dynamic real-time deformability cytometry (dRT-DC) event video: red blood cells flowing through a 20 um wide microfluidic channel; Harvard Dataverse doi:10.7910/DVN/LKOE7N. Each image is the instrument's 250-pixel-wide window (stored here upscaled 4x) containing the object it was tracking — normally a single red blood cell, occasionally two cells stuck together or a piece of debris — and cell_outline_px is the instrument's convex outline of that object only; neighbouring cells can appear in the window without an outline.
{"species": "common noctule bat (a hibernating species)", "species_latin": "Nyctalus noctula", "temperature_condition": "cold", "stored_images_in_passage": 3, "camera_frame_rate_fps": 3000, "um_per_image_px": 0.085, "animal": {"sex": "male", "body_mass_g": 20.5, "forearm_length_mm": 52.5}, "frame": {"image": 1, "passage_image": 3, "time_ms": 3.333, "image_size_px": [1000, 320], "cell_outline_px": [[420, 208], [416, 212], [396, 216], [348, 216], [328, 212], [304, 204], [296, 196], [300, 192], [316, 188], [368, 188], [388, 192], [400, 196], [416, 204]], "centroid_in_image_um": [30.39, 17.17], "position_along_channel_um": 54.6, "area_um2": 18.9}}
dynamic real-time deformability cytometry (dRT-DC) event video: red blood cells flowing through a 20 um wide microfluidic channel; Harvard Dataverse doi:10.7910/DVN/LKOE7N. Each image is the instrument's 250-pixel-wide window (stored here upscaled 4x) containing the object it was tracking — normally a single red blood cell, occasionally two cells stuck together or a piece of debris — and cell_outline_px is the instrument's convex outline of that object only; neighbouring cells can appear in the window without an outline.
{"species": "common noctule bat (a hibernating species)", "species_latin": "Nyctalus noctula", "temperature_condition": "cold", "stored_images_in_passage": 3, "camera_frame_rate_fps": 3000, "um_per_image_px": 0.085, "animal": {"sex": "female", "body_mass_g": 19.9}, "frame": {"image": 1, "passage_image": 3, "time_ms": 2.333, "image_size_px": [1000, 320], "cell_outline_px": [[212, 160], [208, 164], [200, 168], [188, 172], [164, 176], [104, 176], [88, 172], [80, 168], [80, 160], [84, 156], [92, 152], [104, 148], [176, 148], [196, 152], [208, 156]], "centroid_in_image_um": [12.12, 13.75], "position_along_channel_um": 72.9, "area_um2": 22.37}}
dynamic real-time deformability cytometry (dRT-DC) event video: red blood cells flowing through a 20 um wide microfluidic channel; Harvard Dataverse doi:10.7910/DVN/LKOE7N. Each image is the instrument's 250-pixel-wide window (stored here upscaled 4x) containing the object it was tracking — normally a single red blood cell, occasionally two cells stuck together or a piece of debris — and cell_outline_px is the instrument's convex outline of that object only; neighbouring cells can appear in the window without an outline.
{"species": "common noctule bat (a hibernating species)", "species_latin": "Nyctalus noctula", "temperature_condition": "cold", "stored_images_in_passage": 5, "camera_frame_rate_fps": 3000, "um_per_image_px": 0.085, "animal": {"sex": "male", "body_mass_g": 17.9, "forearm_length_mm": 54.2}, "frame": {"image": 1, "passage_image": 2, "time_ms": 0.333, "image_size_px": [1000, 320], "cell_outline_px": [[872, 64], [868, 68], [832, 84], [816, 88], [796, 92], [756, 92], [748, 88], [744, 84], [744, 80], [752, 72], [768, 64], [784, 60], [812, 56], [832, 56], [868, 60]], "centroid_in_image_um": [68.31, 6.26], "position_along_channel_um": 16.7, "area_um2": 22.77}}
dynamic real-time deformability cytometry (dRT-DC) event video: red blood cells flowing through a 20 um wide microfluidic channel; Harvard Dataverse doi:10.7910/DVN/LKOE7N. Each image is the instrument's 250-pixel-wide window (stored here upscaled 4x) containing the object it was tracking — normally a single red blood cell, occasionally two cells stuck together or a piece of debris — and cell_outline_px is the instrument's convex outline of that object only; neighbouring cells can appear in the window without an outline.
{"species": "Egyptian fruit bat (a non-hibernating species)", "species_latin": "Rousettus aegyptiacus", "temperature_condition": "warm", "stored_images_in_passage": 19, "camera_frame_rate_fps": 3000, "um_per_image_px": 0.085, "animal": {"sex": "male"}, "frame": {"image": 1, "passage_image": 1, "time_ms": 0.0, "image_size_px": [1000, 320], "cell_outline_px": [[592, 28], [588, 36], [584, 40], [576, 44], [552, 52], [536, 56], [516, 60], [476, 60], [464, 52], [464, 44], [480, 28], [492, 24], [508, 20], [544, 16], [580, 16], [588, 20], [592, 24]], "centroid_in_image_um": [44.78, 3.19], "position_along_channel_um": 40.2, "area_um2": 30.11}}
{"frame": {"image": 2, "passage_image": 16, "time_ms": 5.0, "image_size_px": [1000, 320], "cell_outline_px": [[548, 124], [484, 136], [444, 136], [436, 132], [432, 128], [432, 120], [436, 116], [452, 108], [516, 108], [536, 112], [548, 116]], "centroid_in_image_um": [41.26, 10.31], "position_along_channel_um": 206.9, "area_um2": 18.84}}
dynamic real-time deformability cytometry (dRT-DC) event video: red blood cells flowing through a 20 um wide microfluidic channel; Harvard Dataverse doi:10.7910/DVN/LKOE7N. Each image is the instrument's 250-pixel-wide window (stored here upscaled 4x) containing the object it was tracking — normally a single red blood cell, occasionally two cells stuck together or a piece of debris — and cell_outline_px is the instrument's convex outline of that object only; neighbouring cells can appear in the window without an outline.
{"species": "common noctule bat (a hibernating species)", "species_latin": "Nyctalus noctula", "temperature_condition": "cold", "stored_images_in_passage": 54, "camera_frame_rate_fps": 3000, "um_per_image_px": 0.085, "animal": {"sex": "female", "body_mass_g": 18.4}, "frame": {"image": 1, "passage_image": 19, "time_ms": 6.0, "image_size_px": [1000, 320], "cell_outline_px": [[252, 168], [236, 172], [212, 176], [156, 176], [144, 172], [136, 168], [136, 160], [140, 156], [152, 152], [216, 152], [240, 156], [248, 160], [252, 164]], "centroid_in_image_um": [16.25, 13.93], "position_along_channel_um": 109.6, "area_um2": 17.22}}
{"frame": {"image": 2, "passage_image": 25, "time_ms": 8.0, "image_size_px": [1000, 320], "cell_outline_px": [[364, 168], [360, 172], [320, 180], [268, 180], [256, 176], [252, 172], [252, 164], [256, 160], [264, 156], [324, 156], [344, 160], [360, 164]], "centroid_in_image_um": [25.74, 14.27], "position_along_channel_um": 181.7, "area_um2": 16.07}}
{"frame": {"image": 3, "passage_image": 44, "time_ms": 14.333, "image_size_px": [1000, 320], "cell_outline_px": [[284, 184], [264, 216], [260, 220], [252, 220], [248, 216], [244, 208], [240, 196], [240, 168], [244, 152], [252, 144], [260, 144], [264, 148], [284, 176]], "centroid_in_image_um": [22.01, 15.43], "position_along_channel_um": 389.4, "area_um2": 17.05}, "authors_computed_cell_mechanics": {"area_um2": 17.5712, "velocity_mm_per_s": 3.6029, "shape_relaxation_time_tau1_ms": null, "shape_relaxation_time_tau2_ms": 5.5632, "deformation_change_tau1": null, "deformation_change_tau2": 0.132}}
§
Copy the entries above exactly, leaving none out.

dynamic real-time deformability cytometry (dRT-DC) event video: red blood cells flowing through a 20 um wide microfluidic channel; Harvard Dataverse doi:10.7910/DVN/LKOE7N. Each image is the instrument's 250-pixel-wide window (stored here upscaled 4x) containing the object it was tracking — normally a single red blood cell, occasionally two cells stuck together or a piece of debris — and cell_outline_px is the instrument's convex outline of that object only; neighbouring cells can appear in the window without an outline.
{"species": "common noctule bat (a hibernating species)", "species_latin": "Nyctalus noctula", "temperature_condition": "cold", "stored_images_in_passage": 3, "camera_frame_rate_fps": 3000, "um_per_image_px": 0.085, "animal": {"sex": "male", "body_mass_g": 20.5, "forearm_length_mm": 52.5}, "frame": {"image": 1, "passage_image": 3, "time_ms": 3.333, "image_size_px": [1000, 320], "cell_outline_px": [[420, 208], [416, 212], [396, 216], [348, 216], [328, 212], [304, 204], [296, 196], [300, 192], [316, 188], [368, 188], [388, 192], [400, 196], [416, 204]], "centroid_in_image_um": [30.39, 17.17], "position_along_channel_um": 54.6, "area_um2": 18.9}}
dynamic real-time deformability cytometry (dRT-DC) event video: red blood cells flowing through a 20 um wide microfluidic channel; Harvard Dataverse doi:10.7910/DVN/LKOE7N. Each image is the instrument's 250-pixel-wide window (stored here upscaled 4x) containing the object it was tracking — normally a single red blood cell, occasionally two cells stuck together or a piece of debris — and cell_outline_px is the instrument's convex outline of that object only; neighbouring cells can appear in the window without an outline.
{"species": "common noctule bat (a hibernating species)", "species_latin": "Nyctalus noctula", "temperature_condition": "cold", "stored_images_in_passage": 3, "camera_frame_rate_fps": 3000, "um_per_image_px": 0.085, "animal": {"sex": "female", "body_mass_g": 19.9}, "frame": {"image": 1, "passage_image": 3, "time_ms": 2.333, "image_size_px": [1000, 320], "cell_outline_px": [[212, 160], [208, 164], [200, 168], [188, 172], [164, 176], [104, 176], [88, 172], [80, 168], [80, 160], [84, 156], [92, 152], [104, 148], [176, 148], [196, 152], [208, 156]], "centroid_in_image_um": [12.12, 13.75], "position_along_channel_um": 72.9, "area_um2": 22.37}}
dynamic real-time deformability cytometry (dRT-DC) event video: red blood cells flowing through a 20 um wide microfluidic channel; Harvard Dataverse doi:10.7910/DVN/LKOE7N. Each image is the instrument's 250-pixel-wide window (stored here upscaled 4x) containing the object it was tracking — normally a single red blood cell, occasionally two cells stuck together or a piece of debris — and cell_outline_px is the instrument's convex outline of that object only; neighbouring cells can appear in the window without an outline.
{"species": "common noctule bat (a hibernating species)", "species_latin": "Nyctalus noctula", "temperature_condition": "cold", "stored_images_in_passage": 5, "camera_frame_rate_fps": 3000, "um_per_image_px": 0.085, "animal": {"sex": "male", "body_mass_g": 17.9, "forearm_length_mm": 54.2}, "frame": {"image": 1, "passage_image": 2, "time_ms": 0.333, "image_size_px": [1000, 320], "cell_outline_px": [[872, 64], [868, 68], [832, 84], [816, 88], [796, 92], [756, 92], [748, 88], [744, 84], [744, 80], [752, 72], [768, 64], [784, 60], [812, 56], [832, 56], [868, 60]], "centroid_in_image_um": [68.31, 6.26], "position_along_channel_um": 16.7, "area_um2": 22.77}}
dynamic real-time deformability cytometry (dRT-DC) event video: red blood cells flowing through a 20 um wide microfluidic channel; Harvard Dataverse doi:10.7910/DVN/LKOE7N. Each image is the instrument's 250-pixel-wide window (stored here upscaled 4x) containing the object it was tracking — normally a single red blood cell, occasionally two cells stuck together or a piece of debris — and cell_outline_px is the instrument's convex outline of that object only; neighbouring cells can appear in the window without an outline.
{"species": "Egyptian fruit bat (a non-hibernating species)", "species_latin": "Rousettus aegyptiacus", "temperature_condition": "warm", "stored_images_in_passage": 19, "camera_frame_rate_fps": 3000, "um_per_image_px": 0.085, "animal": {"sex": "male"}, "frame": {"image": 1, "passage_image": 1, "time_ms": 0.0, "image_size_px": [1000, 320], "cell_outline_px": [[592, 28], [588, 36], [584, 40], [576, 44], [552, 52], [536, 56], [516, 60], [476, 60], [464, 52], [464, 44], [480, 28], [492, 24], [508, 20], [544, 16], [580, 16], [588, 20], [592, 24]], "centroid_in_image_um": [44.78, 3.19], "position_along_channel_um": 40.2, "area_um2": 30.11}}
{"frame": {"image": 2, "passage_image": 16, "time_ms": 5.0, "image_size_px": [1000, 320], "cell_outline_px": [[548, 124], [484, 136], [444, 136], [436, 132], [432, 128], [432, 120], [436, 116], [452, 108], [516, 108], [536, 112], [548, 116]], "centroid_in_image_um": [41.26, 10.31], "position_along_channel_um": 206.9, "area_um2": 18.84}}
dynamic real-time deformability cytometry (dRT-DC) event video: red blood cells flowing through a 20 um wide microfluidic channel; Harvard Dataverse doi:10.7910/DVN/LKOE7N. Each image is the instrument's 250-pixel-wide window (stored here upscaled 4x) containing the object it was tracking — normally a single red blood cell, occasionally two cells stuck together or a piece of debris — and cell_outline_px is the instrument's convex outline of that object only; neighbouring cells can appear in the window without an outline.
{"species": "common noctule bat (a hibernating species)", "species_latin": "Nyctalus noctula", "temperature_condition": "cold", "stored_images_in_passage": 54, "camera_frame_rate_fps": 3000, "um_per_image_px": 0.085, "animal": {"sex": "female", "body_mass_g": 18.4}, "frame": {"image": 1, "passage_image": 19, "time_ms": 6.0, "image_size_px": [1000, 320], "cell_outline_px": [[252, 168], [236, 172], [212, 176], [156, 176], [144, 172], [136, 168], [136, 160], [140, 156], [152, 152], [216, 152], [240, 156], [248, 160], [252, 164]], "centroid_in_image_um": [16.25, 13.93], "position_along_channel_um": 109.6, "area_um2": 17.22}}
{"frame": {"image": 2, "passage_image": 25, "time_ms": 8.0, "image_size_px": [1000, 320], "cell_outline_px": [[364, 168], [360, 172], [320, 180], [268, 180], [256, 176], [252, 172], [252, 164], [256, 160], [264, 156], [324, 156], [344, 160], [360, 164]], "centroid_in_image_um": [25.74, 14.27], "position_along_channel_um": 181.7, "area_um2": 16.07}}
{"frame": {"image": 3, "passage_image": 44, "time_ms": 14.333, "image_size_px": [1000, 320], "cell_outline_px": [[284, 184], [264, 216], [260, 220], [252, 220], [248, 216], [244, 208], [240, 196], [240, 168], [244, 152], [252, 144], [260, 144], [264, 148], [284, 176]], "centroid_in_image_um": [22.01, 15.43], "position_along_channel_um": 389.4, "area_um2": 17.05}, "authors_computed_cell_mechanics": {"area_um2": 17.5712, "velocity_mm_per_s": 3.6029, "shape_relaxation_time_tau1_ms": null, "shape_relaxation_time_tau2_ms": 5.5632, "deformation_change_tau1": null, "deformation_change_tau2": 0.132}}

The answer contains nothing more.